Before you decide where to publish you ought to read this. 

http://ammadden.com/dear-amazon/


----------



## RikWriter (Jan 26, 2016)

Page not found.


----------



## Schrody (Jan 26, 2016)

You can access it only from the cache - click


----------



## RikWriter (Jan 26, 2016)

The article seems like whining to me, to be honest.


----------



## Schrody (Jan 26, 2016)

Well, we don't know how much effort she put establishing her name, i.e., marketing herself. Not defending Amazon - it surely isn't a perfect publishing platform, but people like when they can blame someone else because of their laziness or because of things they didn't know how to do. That being said, if you put your book for free on other platforms, Amazon will match it immediately, so that's a solution to "Amazon won't let me to put my book for free". Research, people.


----------



## PrinzeCharming (Jan 26, 2016)

Schrody said:


> Well, we don't know how much effort she put establishing her name, i.e., marketing herself. Not defending Amazon - it surely isn't a perfect publishing platform, but people like when they can blame someone else because of their laziness or because of things they didn't know how to do. That being said, if you put your book for free on other platforms, Amazon will match it immediately, so that's a solution to "Amazon won't let me to put my book for free". Research, people.




Buttt ...  I wanna be a gazillionaire! You know, a GAZILLION likes for all the hard work! This blogger seems to out of place. Amazon is a business. It's there to make money. It's not there to pat you on the back, unless you're providing income to their business. I love reading articles like this. It shows naivety with bright colors.


----------



## Linton Robinson (Jan 28, 2016)

Sorry, but I don't see why anybody would want or need to read that before publishing.


----------



## DaBlaRR (Jan 28, 2016)

She starts of the letter by speaking to Amazon, like they know who she is... (or care).


----------



## Schrody (Jan 28, 2016)

It seems to be a bit hypocritical - if you're not satisfied, there's always other platforms... Don't get me wrong, it's okay to be unsatisfied, but if you are, do something. Whining never helped anyone.


----------



## Terry D (Jan 29, 2016)

Thanks for posting this, Lee. I think it's important for people considering self-publishing to understand what the business is (very competitive, very easy [to publish, not to succeed], and very, very solo) and what it is not (a quick route to bestseller status, and lots and lots of money).


----------



## Linton Robinson (Mar 3, 2016)

DaBlaRR said:


> She starts of the letter by speaking to Amazon, like they know who she is... (or care).

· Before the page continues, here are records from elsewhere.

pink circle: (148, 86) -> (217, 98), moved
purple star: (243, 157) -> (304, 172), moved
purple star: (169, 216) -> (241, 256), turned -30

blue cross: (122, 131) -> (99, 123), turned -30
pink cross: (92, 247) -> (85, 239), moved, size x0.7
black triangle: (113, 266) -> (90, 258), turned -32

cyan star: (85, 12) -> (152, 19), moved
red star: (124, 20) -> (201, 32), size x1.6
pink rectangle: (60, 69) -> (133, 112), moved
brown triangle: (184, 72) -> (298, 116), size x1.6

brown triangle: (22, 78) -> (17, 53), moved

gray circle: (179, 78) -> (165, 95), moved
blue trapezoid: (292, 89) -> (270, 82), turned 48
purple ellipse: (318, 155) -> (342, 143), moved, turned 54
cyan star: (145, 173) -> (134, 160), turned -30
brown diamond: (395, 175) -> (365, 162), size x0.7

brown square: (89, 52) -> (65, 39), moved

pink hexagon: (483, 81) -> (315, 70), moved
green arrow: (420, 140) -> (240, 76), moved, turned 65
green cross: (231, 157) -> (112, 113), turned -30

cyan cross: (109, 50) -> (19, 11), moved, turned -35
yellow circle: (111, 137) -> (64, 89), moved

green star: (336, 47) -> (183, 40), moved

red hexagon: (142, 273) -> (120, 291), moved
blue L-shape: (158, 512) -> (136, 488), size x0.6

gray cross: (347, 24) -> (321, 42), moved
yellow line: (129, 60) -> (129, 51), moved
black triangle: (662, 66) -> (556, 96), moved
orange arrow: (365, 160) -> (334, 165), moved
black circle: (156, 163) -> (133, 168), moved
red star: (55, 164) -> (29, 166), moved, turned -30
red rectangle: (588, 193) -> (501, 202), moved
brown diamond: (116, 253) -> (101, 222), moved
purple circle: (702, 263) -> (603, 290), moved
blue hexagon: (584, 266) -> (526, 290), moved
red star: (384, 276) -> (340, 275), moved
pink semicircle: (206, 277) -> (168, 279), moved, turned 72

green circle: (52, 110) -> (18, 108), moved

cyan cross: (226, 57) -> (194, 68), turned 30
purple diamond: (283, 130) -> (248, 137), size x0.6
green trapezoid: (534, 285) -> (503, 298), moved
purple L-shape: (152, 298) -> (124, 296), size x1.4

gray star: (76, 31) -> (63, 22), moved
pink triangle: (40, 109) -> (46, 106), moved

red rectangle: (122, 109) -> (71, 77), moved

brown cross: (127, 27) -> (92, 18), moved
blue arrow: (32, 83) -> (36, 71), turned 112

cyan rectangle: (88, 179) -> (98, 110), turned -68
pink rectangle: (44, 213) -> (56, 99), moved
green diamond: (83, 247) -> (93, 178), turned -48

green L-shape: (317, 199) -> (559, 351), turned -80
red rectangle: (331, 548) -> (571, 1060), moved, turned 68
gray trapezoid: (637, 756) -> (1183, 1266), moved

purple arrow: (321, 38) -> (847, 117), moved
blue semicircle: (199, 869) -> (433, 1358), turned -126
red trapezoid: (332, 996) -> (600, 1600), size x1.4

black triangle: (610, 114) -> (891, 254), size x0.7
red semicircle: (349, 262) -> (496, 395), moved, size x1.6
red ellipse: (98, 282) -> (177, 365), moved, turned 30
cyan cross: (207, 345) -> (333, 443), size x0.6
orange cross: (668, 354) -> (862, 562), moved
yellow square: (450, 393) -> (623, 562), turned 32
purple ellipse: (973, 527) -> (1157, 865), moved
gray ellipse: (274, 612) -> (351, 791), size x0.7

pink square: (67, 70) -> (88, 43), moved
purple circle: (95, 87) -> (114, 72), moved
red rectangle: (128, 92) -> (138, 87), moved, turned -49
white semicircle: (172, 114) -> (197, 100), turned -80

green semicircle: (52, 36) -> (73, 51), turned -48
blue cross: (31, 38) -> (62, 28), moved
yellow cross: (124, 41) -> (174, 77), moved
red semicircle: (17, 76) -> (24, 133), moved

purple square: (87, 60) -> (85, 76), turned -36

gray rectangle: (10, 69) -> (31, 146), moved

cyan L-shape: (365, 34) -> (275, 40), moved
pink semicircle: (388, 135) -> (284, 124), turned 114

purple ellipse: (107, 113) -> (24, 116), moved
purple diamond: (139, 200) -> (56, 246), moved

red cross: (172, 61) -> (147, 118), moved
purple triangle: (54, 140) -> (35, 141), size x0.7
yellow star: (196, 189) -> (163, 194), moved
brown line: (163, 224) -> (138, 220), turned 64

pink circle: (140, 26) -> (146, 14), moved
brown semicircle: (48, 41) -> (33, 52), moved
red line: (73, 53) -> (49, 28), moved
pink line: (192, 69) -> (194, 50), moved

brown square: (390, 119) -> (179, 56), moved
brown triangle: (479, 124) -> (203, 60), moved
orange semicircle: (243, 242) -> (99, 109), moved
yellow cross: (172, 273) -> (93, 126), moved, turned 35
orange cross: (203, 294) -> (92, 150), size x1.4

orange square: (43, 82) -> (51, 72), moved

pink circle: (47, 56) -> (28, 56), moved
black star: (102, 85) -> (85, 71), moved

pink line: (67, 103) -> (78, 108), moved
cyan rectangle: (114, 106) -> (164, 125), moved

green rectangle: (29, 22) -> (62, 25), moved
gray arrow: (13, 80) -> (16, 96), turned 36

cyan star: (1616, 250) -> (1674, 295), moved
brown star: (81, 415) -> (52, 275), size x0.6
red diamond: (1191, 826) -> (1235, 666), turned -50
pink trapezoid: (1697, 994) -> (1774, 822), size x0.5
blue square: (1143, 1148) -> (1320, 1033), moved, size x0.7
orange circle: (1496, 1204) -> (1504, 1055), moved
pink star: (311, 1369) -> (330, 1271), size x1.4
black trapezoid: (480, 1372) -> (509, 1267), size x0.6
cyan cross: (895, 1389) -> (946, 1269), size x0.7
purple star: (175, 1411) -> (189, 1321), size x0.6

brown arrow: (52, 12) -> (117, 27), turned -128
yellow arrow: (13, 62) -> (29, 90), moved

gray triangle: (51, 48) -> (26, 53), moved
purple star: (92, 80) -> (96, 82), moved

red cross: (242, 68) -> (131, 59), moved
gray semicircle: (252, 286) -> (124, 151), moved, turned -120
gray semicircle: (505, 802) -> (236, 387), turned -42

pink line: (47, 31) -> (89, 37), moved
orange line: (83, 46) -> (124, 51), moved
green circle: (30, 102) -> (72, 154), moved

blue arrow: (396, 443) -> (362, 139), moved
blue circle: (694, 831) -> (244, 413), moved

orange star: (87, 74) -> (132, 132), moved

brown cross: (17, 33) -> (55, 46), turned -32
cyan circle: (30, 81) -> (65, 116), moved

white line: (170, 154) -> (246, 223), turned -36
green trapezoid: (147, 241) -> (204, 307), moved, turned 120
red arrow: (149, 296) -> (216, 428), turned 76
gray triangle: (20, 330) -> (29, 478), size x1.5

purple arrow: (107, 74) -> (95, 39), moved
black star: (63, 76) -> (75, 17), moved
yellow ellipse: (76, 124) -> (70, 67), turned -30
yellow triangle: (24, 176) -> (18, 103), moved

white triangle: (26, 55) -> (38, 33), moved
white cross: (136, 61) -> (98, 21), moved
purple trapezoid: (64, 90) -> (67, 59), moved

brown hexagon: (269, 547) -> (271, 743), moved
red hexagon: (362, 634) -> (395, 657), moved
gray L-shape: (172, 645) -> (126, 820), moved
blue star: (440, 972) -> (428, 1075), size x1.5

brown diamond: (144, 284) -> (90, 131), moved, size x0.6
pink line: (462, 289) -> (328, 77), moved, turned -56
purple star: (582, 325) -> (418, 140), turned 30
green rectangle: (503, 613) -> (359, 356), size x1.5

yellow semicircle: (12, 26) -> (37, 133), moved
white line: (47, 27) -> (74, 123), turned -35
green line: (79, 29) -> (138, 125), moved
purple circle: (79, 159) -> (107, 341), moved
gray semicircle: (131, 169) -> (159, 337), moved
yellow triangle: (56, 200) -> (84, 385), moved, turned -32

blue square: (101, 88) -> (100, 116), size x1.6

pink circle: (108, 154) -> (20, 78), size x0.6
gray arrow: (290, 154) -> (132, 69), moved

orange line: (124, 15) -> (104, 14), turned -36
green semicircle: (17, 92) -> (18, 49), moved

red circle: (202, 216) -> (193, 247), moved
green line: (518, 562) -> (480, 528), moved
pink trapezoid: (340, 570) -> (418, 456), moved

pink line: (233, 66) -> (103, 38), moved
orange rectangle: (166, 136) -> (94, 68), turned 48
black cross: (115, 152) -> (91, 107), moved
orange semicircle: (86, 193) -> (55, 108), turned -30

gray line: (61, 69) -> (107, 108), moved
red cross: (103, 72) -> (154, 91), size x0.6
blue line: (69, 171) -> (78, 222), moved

Sniff... they never write, they never call...


----------



## LeeC (Mar 4, 2016)

Maybe an opinion from a #1 NYT bestselling author will get the point across. 
http://www.jamiemcguire.com/blog/2016/3/3/dear-amazon

And thank you Terry for being a mature reasoned voice. The more one understands what they're getting into, and their options, the less times they' trip.


----------